Ava's been in Taiwan for nearly 12 years, she's totally comfortable with Chinese, and she's been looking after an elderly stroke survivor for over 7 years. She's got a good bond with him and his wife. Last year, Ava noticed a lump in her breast, but since it didn't hurt, she didn't think much of it. As time went by and the lump didn't go away, she casually brought it up with the elderly man's wife. When she heard about it, she got really worried and quickly booked a breast cancer screening at Chang Gung Hospital, going with Ava for the check-up.
The test results came back, confirming it's breast cancer that has spread to the lymph nodes. When the employer found out, they cried and told Ava, "You're going to be okay. For the sake of your family back in Indonesia, you've got to fight hard and beat this in Taiwan!" Ava turned around and comforted the employer, saying not to worry, that she'll face it bravely now that she's here.
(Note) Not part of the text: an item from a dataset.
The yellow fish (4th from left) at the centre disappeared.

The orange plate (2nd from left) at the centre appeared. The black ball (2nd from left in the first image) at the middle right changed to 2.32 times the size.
The shelter staff remember the first time they received Ava's case. Her employer reached out to us on her behalf, after learning about how we assist migrant workers with cancer. They personally brought Ava to our Indonesian shelter and even bought her a lot of nutritional supplements for cancer patients.
We've been helping migrant workers with cancer for a long time. We provide them with a place to stay and meals while they receive treatment. We accompany them to the hospital and help with translation. For those in critical condition, we use donations to hire daily caregivers for intensive treatment.
Over the years, we've been there to support many migrant workers as they peacefully complete their final journey in life. At the same time, we've also witnessed many workers successfully recover and return to work after undergoing extended treatments. We'll be with Ava, helping her through the discomfort of chemotherapy, and we believe that with proactive treatment, the disease can be managed effectively.